# Medically-supervised withdrawal vs. agonist maintenance in the treatment of pregnant women with opioid use disorder: Maternal, fetal, and neonatal outcomes

> **NIH NIH R01** · UNIV OF NORTH CAROLINA CHAPEL HILL · 2022 · $649,921

## Abstract

PROJECT SUMMARY/ABSTRACT
Background. Recommendations for opioid agonist treatment (OAT) and against medically-supervised
withdrawal (MSW) were based on early reports associating withdrawal with maternal relapse and fetal
demise. While our recent systematic review did not support an association between MSW and fetal demise,
relapse remains a significant concern with rates ranging from 0% to 100%. A retrospective report also
suggests more delivery complications at delivery with MSW as compared to OAT. Neonatal outcomes after
maternal MSW, however, are more positive, with retrospective reports suggesting MSW decreases the
incidence of neonatal abstinence syndrome (NAS), reduces the amount of medication needed to treat NAS,
and shortens neonatal length of hospital stay as compared to OAT. Given the literature’s mixed findings and
methodological weaknesses, controlled prospective studies are needed.
Study Design. The proposed study will be a four site, controlled, prospective, longitudinal, matched cohort
study in which pregnant women with OUD who choose MSW at treatment entry (n=120) will be propensity-
score matched with pregnant women with OUD who choose OAT at treatment entry (n=240) using maternal
demographic, social, personal, and substance use history data collected at study entry.
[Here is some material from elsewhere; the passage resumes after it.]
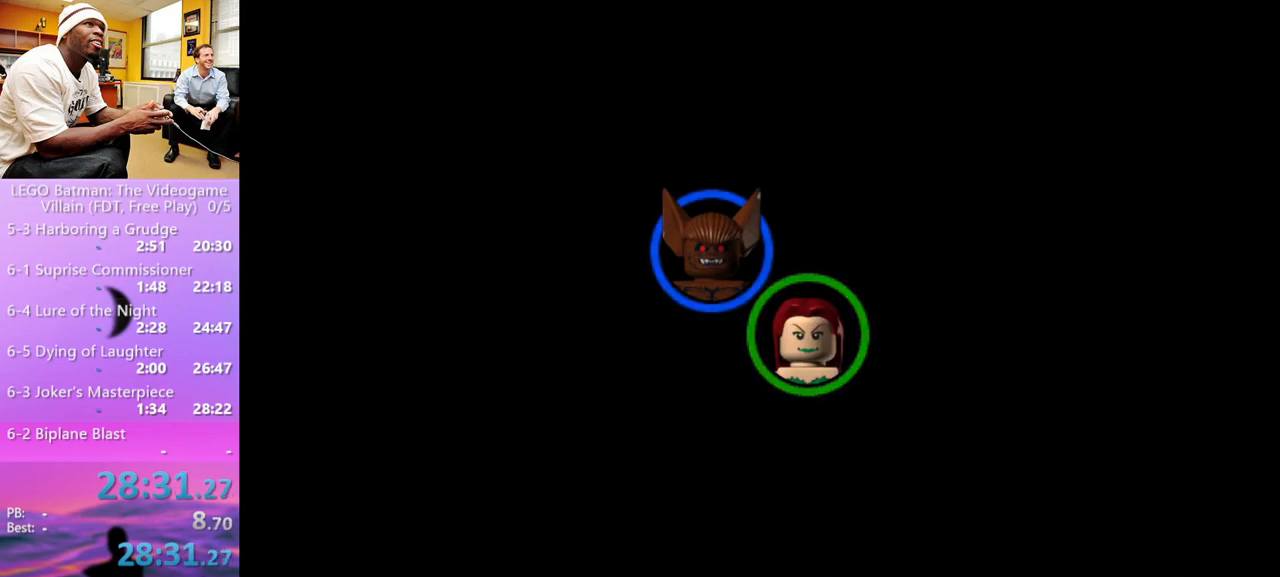
{"buttons": [], "left_stick": "center", "right_stick": "center", "events": []}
Women choosing
MSW will undergo a 5-7 day withdrawal using buprenorphine; those choosing OAT will be inducted onto
buprenorphine. All will receive comprehensive clinical care (obstetrical visits, group and individual
counseling, case management, psychiatry services, and urine drug screening) and complete monthly
research assessments with study staff. There will be a full assessment of maternal and neonatal health and
well-being at birth, a minimum 4-day assessment of NAS, and a maternal postpartum assessment.
Aim 1: (Exploratory) To determine the extent to which pregnant women with OUD seeking MSW differ from
those seeking OAT in terms of demographic, social, personal, and substance use history characteristics.
Aim 2: (Inferential) To examine the extent to which pregnant women with OUD seeking MSW differ from
those seeking OAT in terms of maternal and neonatal outcomes. Aim 3. (Descriptive) To assess the ability
of participant treatment entry characteristics to discriminate between (a) MSW participants who successfully
complete their withdrawal protocol from MSW participants who do not; (b) MSW participants who
successfully complete MSW and are opioid-negative at delivery from MSW participants who successfully
complete their withdrawal protocol but discontinue treatment and are opioid-positive at delivery; and (c)
participants who successfully complete MSW and are opioid-negative at delivery from participants who
remain in OAT and are opioid-negative at delivery. Public Health Impact. This study will provide science-
based evidence that addresses significant gaps in the treatment of OUD during pregnancy to be used by
government, medical societies, providers and patie...

## Key facts

- **NIH application ID:** 10375543
- **Project number:** 5R01DA047867-05
- **Recipient organization:** UNIV OF NORTH CAROLINA CHAPEL HILL
- **Principal Investigator:** Sarah H Heil
- **Activity code:** R01 (R01, R21, SBIR, etc.)
- **Funding institute:** NIH
- **Fiscal year:** 2022
- **Award amount:** $649,921
- **Award type:** 5
- **Project period:** 2018-07-15 → 2026-03-31

## Primary source

NIH RePORTER: https://reporter.nih.gov/project-details/10375543

## Citation

> US National Institutes of Health, RePORTER application 10375543, Medically-supervised withdrawal vs. agonist maintenance in the treatment of pregnant women with opioid use disorder: Maternal, fetal, and neonatal outcomes (5R01DA047867-05). Retrieved via AI Analytics 2026-05-24 from https://api.ai-analytics.org/grant/nih/10375543. Licensed CC0.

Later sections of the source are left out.